Ao contrário das religiões contemporâneas, os deuses gregos incorporam em si as mesmas paixões e falhas dos seres humanos e interagem com estes frequentemente. A diferença entre uns e outros é que as entidades divinas são eternas, enquanto a humanidade é mortal. A imortalidade divina transforma os seus conflitos em algo trivial e até algo caricato, em contraste com o sofrimento, a dor e a morte que marcam a existência terrena. Como não existem consequências para si, os deuses encontram até prazer nos conflitos em que se envolvem, o que pode ajudar a explicar o facto de Hera e Atenas não aceitarem a trégua entre Troianos e Aqueus, que poderia significar o fim daquela guerra interminável e a instauração da paz, e tudo fazerem para a batalha prosseguir, para vingarem o seu orgulho ferido com a questão do pomo de ouro.
Deste modo, a guerra é retomada, havendo
referências à morte de personagens menores e a confrontos individuais entre
figuras bem mais notáveis. As descrições dos ferimentos que os lutadores vão
sofrendo são terríveis, baseadas numa fórmula característica. Esses ferimentos
são provocados por espadas, lanças, flechas e pedras, que cortam, dilaceram,
esmagam diferentes partes do corpo, com a exposição ocasional de um ou outro
órgão interno. Tudo isto é apresentado pelo poeta com diferentes detalhes
específicos, no sentido de criar uma panóplia diversificada de mortes no campo
de batalha.
Retirar a armadura ao inimigo
derrotado ou apossar-se do seu cavalo constituem prémios valiosos cuja reivindicação
aumenta a honra do vencedor e desonra o derrotado. Só que a ânsia de obter
estas recompensas por vezes têm consequências fatais para quem as deseja
alcançar, dado que o coloca numa situação de alguma vulnerabilidade. É
exemplificativa disto a referência à primeira morte na obra: um soldado, após a
morte do inimigo, procura imediatamente retirar a armadura do corpo do morto,
«distrai-se» e acaba por ser assassinado.

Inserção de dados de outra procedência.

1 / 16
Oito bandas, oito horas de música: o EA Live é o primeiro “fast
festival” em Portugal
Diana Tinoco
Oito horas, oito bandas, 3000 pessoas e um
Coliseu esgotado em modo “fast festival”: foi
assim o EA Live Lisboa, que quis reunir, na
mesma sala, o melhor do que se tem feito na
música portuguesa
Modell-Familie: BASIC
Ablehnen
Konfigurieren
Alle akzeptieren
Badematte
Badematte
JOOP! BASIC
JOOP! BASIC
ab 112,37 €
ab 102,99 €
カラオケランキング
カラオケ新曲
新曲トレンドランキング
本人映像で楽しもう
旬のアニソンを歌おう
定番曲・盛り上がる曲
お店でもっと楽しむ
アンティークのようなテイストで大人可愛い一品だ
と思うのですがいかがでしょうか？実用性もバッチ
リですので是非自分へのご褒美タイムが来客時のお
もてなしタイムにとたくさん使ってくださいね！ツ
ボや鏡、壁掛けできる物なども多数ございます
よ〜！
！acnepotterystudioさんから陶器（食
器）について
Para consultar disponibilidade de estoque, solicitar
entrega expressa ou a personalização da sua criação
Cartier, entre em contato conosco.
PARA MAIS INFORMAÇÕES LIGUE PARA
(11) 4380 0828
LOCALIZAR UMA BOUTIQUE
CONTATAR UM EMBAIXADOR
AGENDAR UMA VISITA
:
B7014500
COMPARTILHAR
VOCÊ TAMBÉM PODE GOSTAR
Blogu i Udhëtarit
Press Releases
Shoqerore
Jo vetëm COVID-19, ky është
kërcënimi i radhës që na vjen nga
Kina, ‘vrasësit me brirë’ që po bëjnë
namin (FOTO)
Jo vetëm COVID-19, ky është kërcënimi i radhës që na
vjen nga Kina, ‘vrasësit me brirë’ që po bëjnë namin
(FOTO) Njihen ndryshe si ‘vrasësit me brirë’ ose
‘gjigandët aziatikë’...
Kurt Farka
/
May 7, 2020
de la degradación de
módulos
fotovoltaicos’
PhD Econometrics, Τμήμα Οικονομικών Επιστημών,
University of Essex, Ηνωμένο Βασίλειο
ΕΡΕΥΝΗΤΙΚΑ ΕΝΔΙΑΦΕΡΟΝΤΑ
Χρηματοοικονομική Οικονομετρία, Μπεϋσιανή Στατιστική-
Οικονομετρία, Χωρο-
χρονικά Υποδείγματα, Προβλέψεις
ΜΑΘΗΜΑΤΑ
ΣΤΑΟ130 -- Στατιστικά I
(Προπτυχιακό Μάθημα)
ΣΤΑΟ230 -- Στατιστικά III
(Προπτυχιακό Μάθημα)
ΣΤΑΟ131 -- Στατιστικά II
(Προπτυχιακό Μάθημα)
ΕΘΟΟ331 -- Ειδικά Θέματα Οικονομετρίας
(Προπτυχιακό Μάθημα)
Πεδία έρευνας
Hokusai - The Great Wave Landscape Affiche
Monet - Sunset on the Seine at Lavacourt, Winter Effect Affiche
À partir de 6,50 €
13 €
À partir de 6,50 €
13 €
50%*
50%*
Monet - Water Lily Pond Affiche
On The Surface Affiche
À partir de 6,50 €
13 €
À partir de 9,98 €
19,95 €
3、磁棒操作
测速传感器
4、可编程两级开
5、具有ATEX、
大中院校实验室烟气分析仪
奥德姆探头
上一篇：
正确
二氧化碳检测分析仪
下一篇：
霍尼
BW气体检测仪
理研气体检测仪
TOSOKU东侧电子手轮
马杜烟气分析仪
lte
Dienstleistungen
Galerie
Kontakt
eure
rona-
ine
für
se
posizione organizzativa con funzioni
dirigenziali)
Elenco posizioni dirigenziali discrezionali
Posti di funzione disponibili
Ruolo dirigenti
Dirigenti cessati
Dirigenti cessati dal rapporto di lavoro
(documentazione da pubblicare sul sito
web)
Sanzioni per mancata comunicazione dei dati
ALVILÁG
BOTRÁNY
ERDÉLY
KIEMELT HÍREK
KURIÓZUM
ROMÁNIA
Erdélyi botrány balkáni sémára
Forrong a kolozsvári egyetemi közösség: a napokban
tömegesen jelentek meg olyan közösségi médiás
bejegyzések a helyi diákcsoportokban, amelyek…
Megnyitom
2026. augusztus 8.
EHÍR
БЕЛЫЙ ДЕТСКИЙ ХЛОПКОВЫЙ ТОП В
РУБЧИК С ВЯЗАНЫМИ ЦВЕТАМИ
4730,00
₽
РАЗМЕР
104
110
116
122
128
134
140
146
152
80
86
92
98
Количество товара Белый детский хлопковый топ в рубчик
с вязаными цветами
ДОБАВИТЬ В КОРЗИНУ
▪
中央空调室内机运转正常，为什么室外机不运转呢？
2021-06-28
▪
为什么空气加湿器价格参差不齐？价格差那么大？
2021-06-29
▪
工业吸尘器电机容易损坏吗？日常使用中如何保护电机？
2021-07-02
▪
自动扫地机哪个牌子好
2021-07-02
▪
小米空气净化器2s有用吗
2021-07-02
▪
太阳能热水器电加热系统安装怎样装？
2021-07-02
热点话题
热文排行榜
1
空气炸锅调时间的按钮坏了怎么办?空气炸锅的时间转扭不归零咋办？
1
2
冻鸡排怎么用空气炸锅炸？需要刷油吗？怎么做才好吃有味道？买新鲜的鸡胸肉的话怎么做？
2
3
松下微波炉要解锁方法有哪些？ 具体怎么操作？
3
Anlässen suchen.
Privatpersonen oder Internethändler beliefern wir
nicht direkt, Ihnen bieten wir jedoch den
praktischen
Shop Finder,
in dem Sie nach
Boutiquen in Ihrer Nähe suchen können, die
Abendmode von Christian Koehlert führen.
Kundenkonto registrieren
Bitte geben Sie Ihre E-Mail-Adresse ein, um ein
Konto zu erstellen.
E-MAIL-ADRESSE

Por outro lado, nem o partido Aqueu
nem o Troiano são apresentados no poema como melhores do que o outro. Tal é
demonstrado pela imagem de dois soldados, um grego e outro troiano, jazendo
mortos um ao lado do outro, enquanto companheiros seus prosseguem a luta e vão
tombando à sua volta. Este facto não pode ser dissociado de outra questão, a da
inexistência de vilões propriamente ditos no poema. De facto, se é verdade que
o poeta narra os eventos na ótica grega, de modo algum vilaniza os Troianos,
até porque, noutros momentos, os contendores foram aliados e combateram pelo
mesmo objetivo. Foi o que aconteceu, por exemplo, com a aliança que dois povos
estabeleceram para combater as Amazonas. A violência, o sofrimento, a dor e a
morte recaem sobre ambos os exércitos de forma semelhante; o alívio sentido no
momento em que se acorda que o duelo entre Menelau e Páris porá fim ao conflito
é o mesmo para uns e outros; os combatentes das duas fações desejam que o
culpado pela eventual quebra da trégua seja massacrado e as suas mulheres
estupradas; quando o cessar-fogo é efetivamente rompido, fica claro que nenhum
dos partidos é o culpado, dado que o tiro de Pândaro sobre Menelau só é dado
porque Atenas a tal conduz. Assim sendo, é perfeitamente lícita a conclusão de
que os únicos que, verdadeiramente, retiram prazer da guerra e a quem prolongar
são os deuses, que manipulam os seres humanos para atingir os seus propósitos.